GOAL OF THE EXERCISE: With pictures left out, retype the lines from the start of the records through the one that contains "Table 4. Analyzed".

(PROVIDED MATERIAL begins)

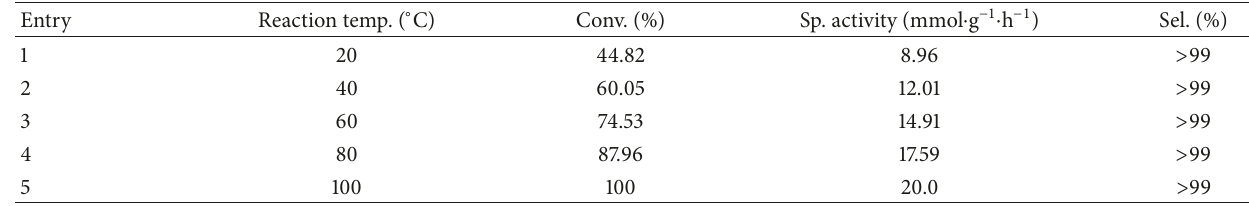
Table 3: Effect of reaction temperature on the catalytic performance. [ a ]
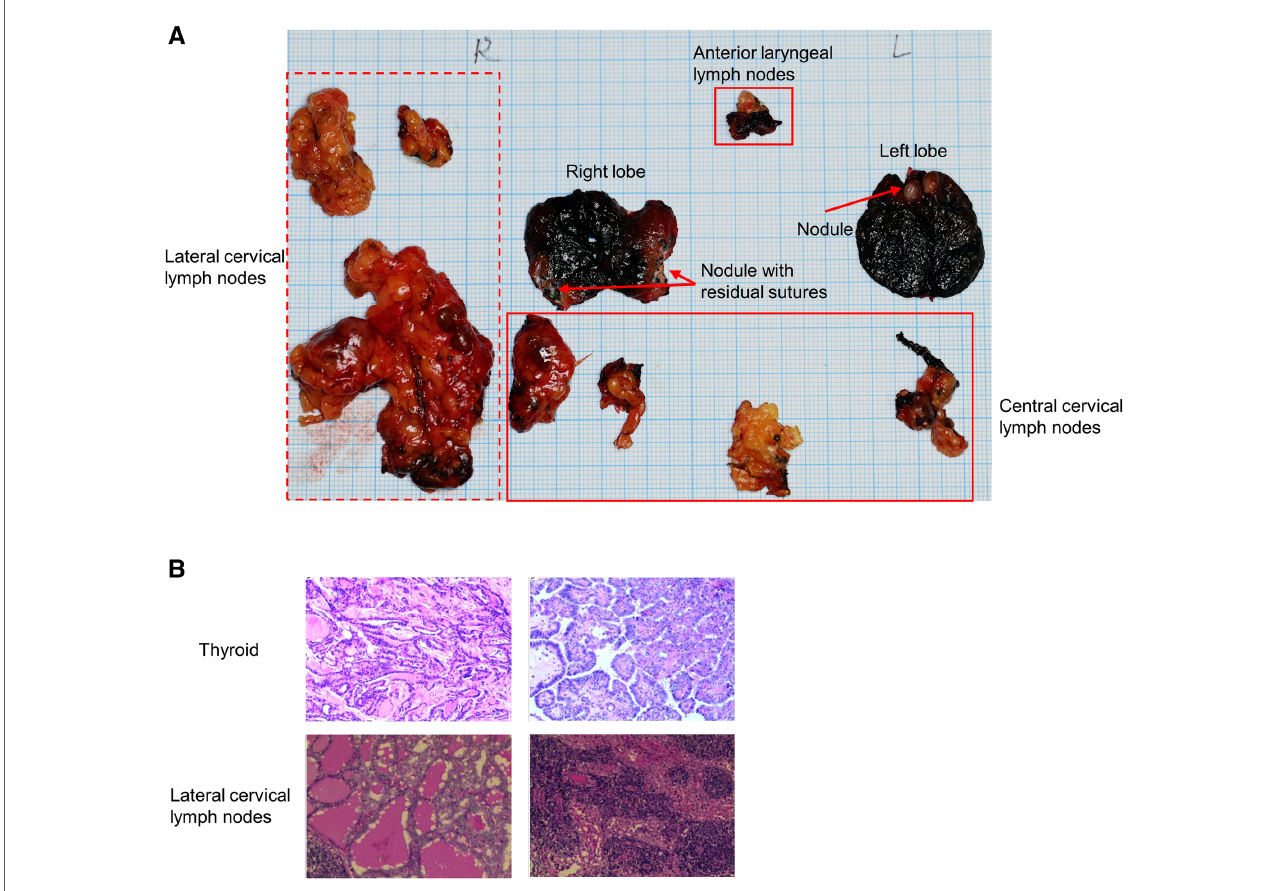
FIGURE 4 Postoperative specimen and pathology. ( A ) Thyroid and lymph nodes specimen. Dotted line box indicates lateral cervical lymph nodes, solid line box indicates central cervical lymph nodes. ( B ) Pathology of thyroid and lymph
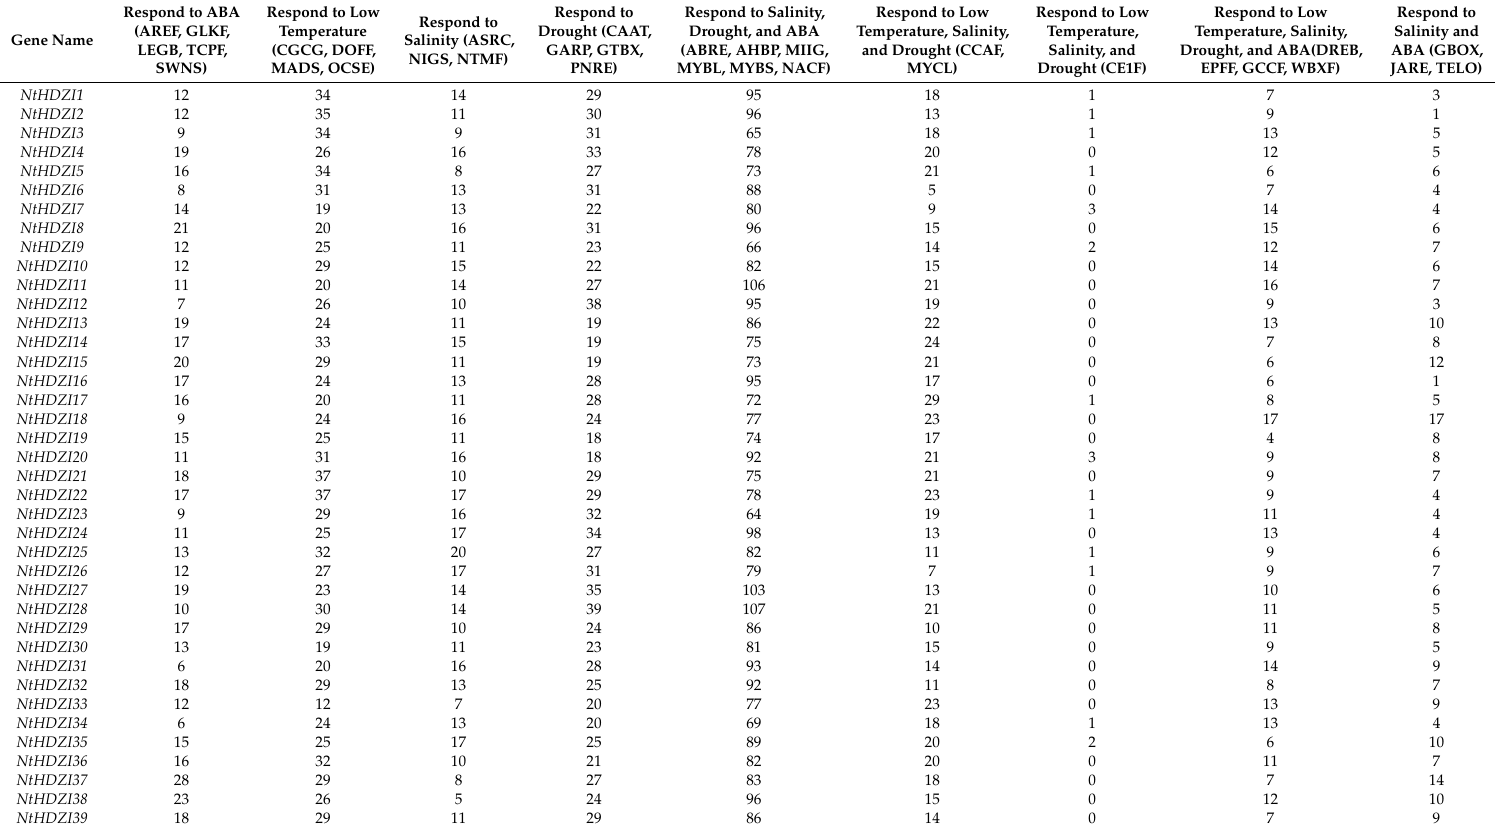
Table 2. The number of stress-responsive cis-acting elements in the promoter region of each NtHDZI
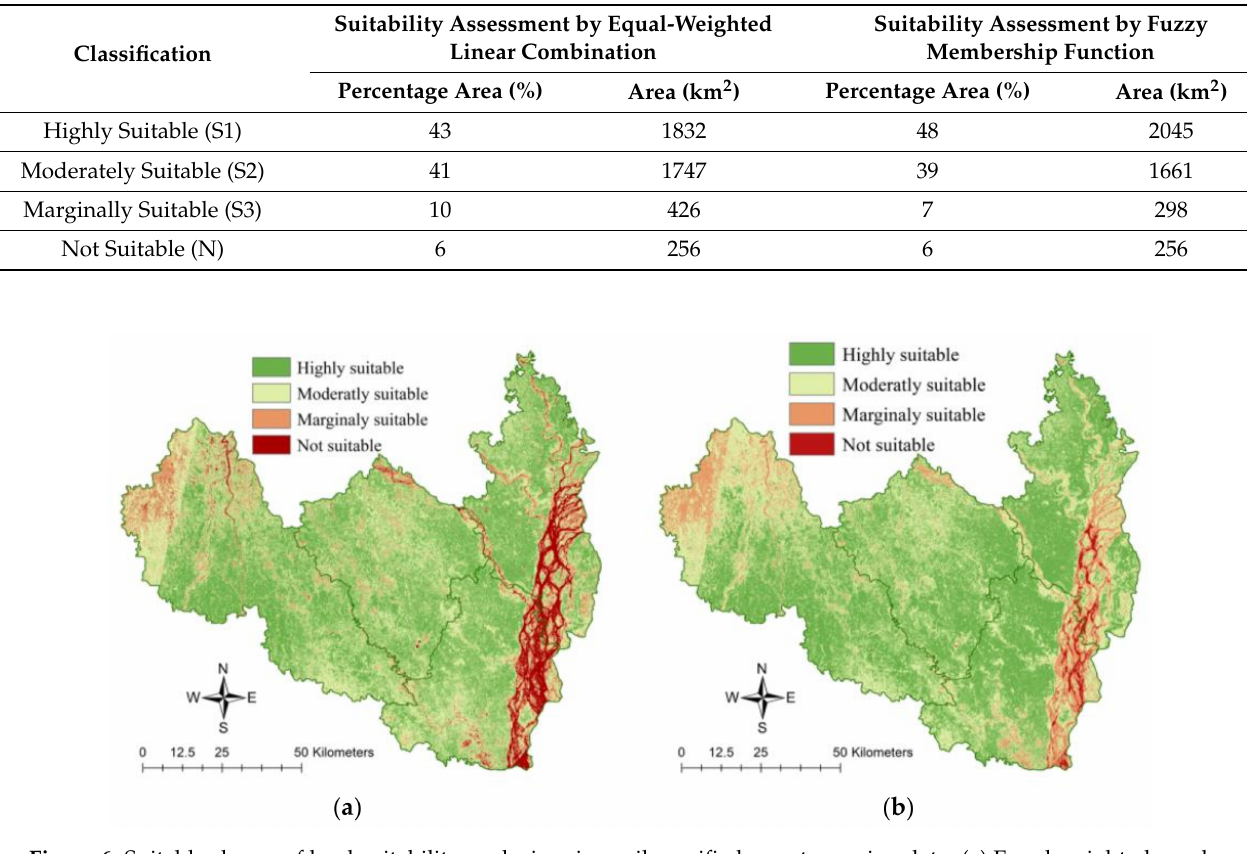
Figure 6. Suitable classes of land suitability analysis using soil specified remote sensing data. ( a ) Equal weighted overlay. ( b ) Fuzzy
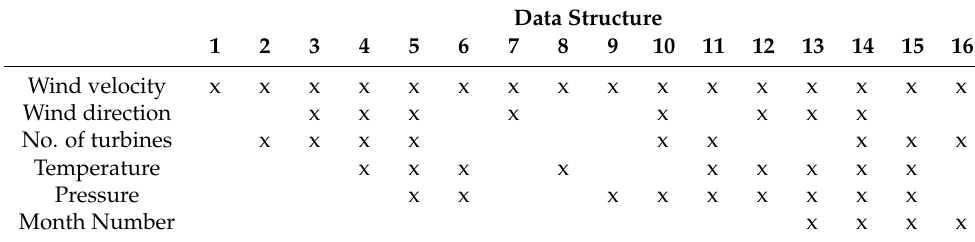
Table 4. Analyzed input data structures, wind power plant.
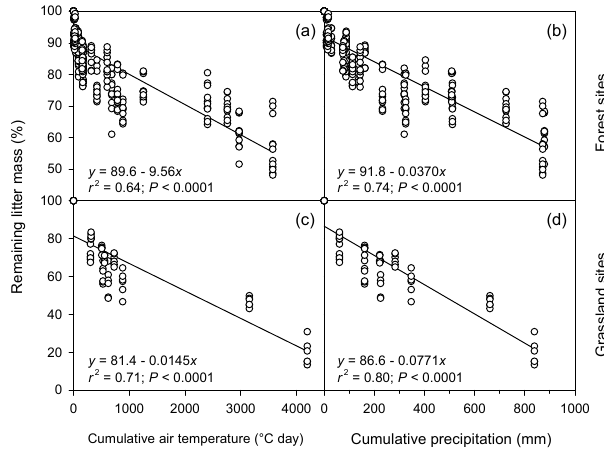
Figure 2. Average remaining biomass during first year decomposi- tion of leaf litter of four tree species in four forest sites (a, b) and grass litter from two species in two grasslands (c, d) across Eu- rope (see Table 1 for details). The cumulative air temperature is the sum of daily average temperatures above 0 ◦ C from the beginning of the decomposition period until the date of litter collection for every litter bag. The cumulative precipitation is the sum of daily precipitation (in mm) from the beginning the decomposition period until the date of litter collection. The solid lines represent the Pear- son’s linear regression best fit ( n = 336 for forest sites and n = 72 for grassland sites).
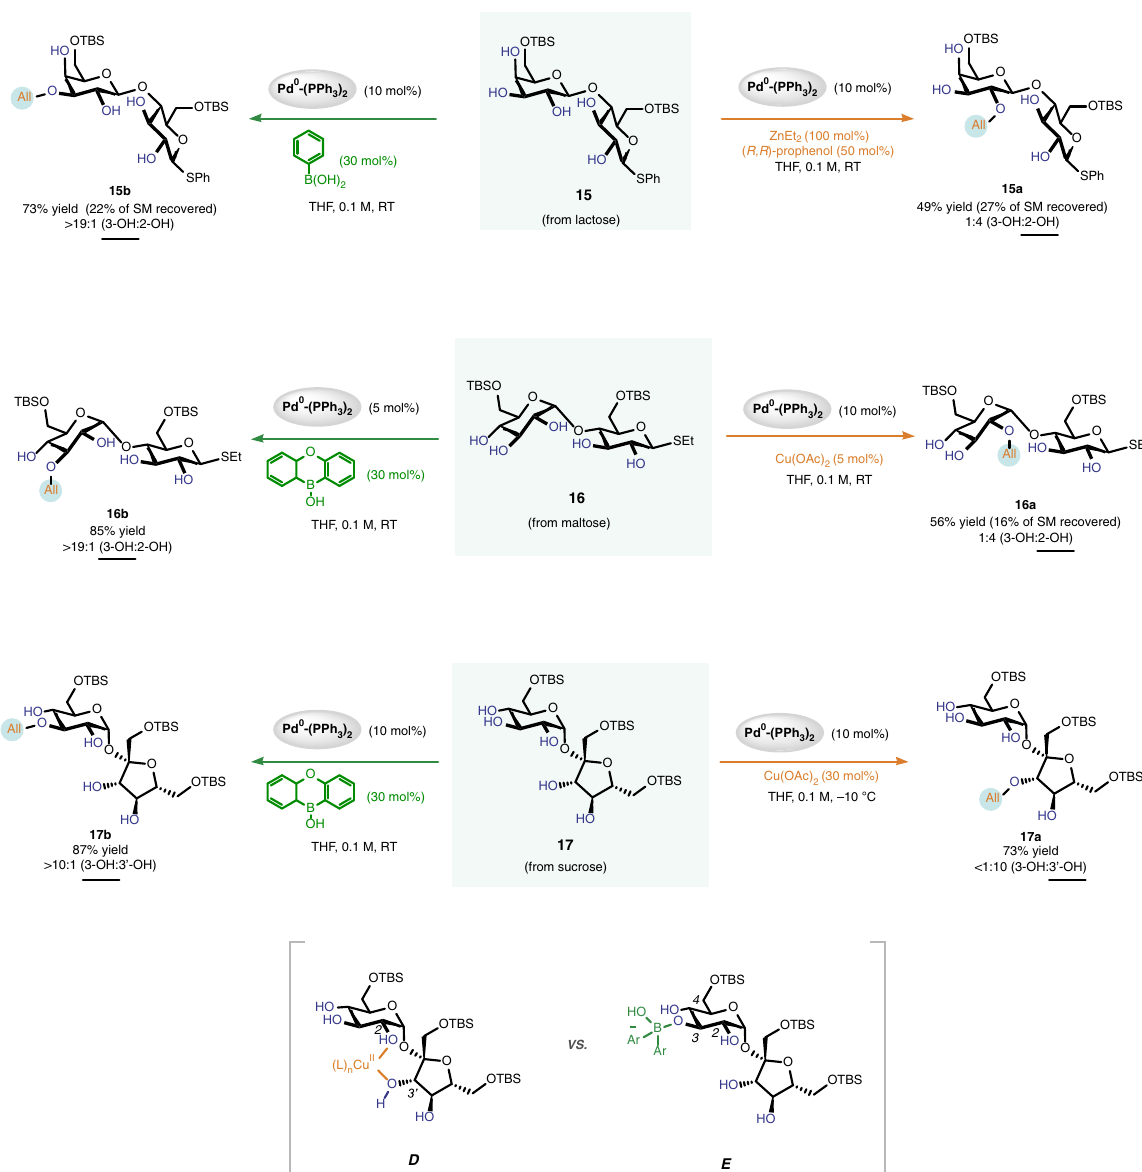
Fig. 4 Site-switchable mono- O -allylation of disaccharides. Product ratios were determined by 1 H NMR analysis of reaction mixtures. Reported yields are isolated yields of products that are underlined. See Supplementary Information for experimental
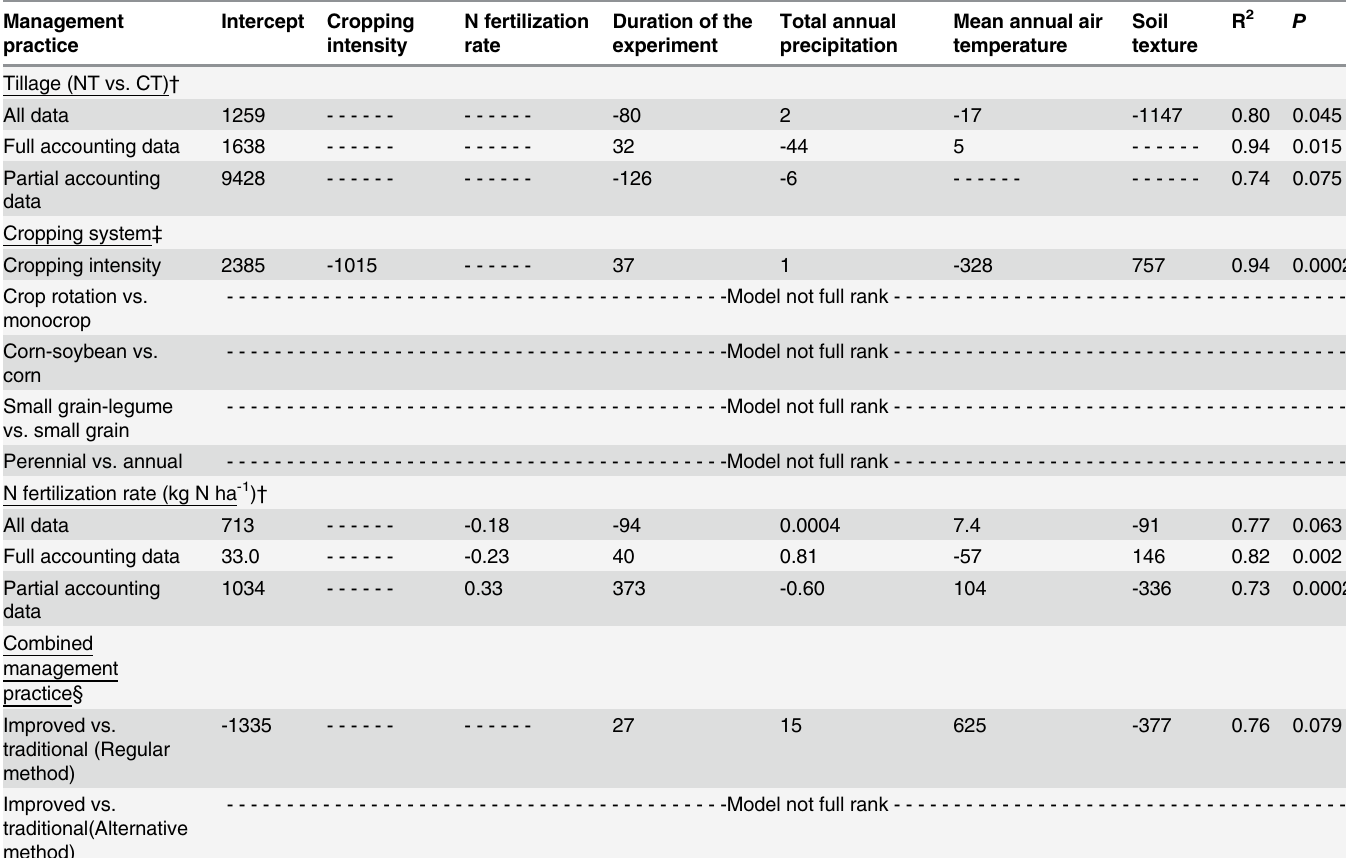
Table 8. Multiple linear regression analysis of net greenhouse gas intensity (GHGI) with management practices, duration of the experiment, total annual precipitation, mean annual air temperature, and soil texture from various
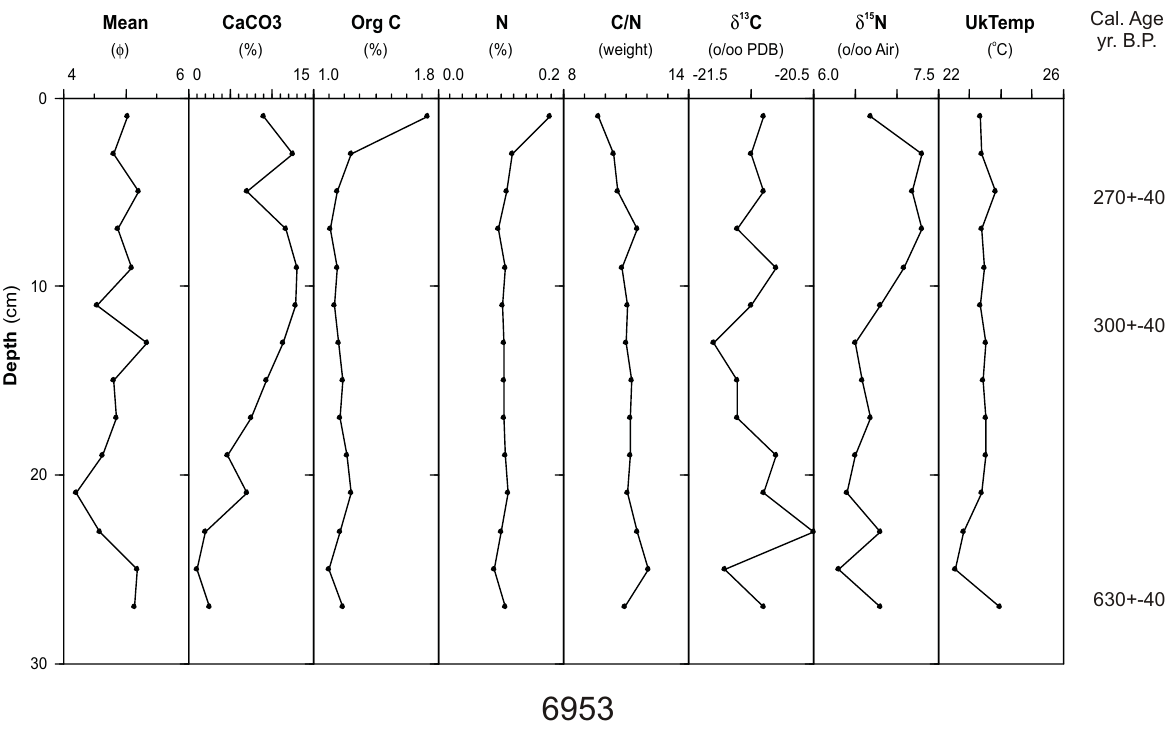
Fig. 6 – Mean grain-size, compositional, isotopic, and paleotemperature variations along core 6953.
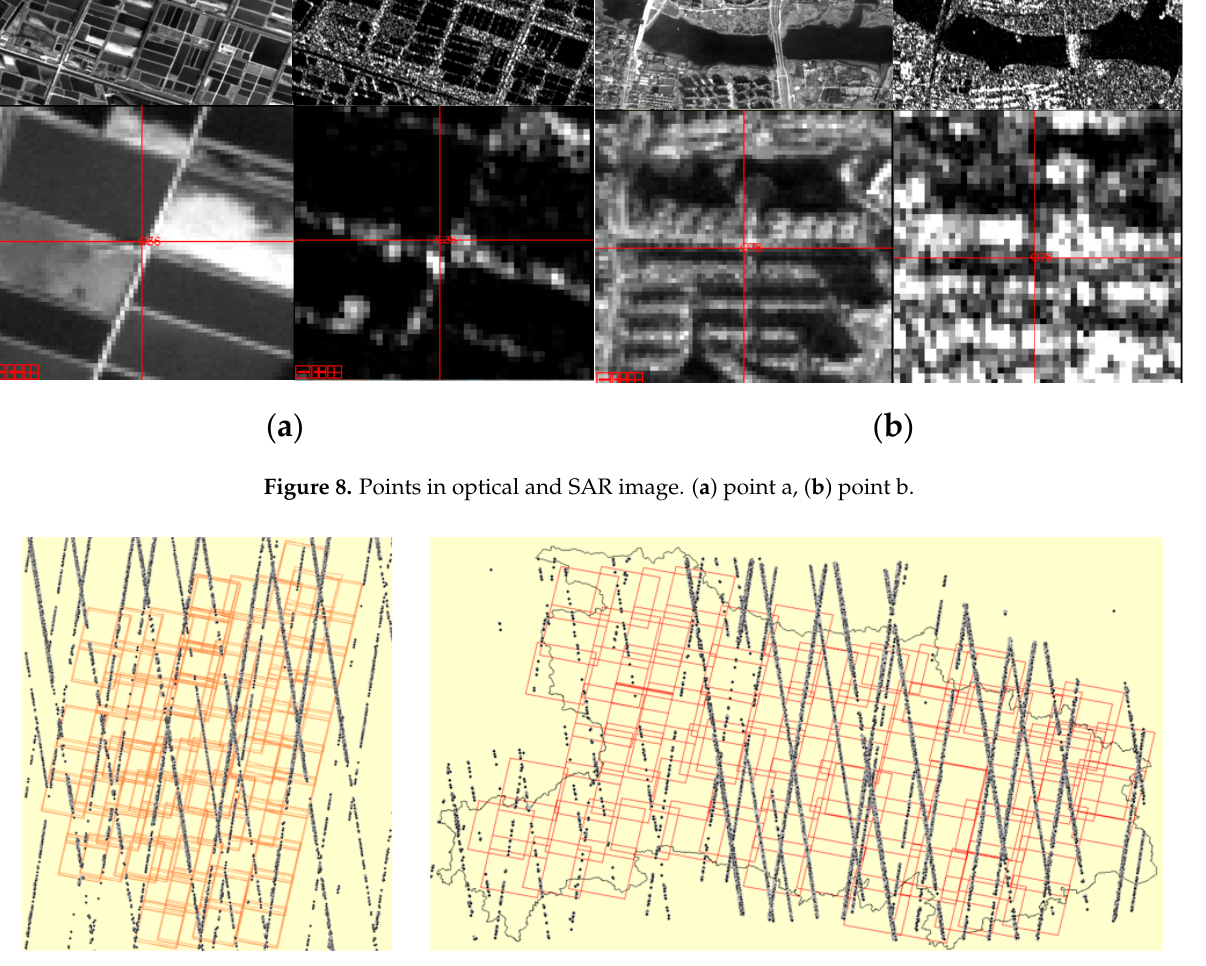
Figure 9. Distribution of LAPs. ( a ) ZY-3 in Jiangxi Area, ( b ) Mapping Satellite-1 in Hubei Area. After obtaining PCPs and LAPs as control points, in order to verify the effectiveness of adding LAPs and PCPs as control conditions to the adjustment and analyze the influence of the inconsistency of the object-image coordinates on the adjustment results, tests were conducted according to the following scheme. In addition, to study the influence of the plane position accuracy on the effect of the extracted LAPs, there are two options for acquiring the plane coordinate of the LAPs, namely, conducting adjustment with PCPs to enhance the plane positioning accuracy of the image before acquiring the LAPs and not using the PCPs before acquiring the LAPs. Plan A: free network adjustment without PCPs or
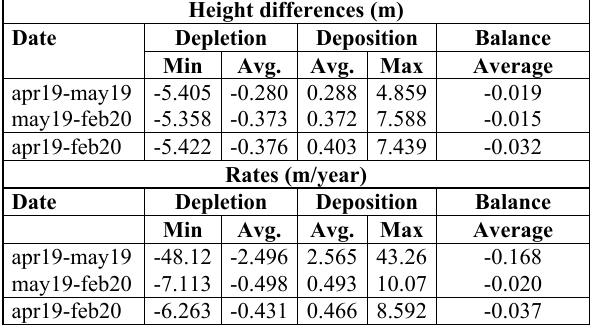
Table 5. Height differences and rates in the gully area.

(PROVIDED MATERIAL ends)

RESPONSE:
Table 3: Effect of reaction temperature on the catalytic performance. [ a ]
FIGURE 4 Postoperative specimen and pathology. ( A ) Thyroid and lymph nodes specimen. Dotted line box indicates lateral cervical lymph nodes, solid line box indicates central cervical lymph nodes. ( B ) Pathology of thyroid and lymph
Table 2. The number of stress-responsive cis-acting elements in the promoter region of each NtHDZI
Figure 6. Suitable classes of land suitability analysis using soil specified remote sensing data. ( a ) Equal weighted overlay. ( b ) Fuzzy
Table 4. Analyzed input data structures, wind power plant.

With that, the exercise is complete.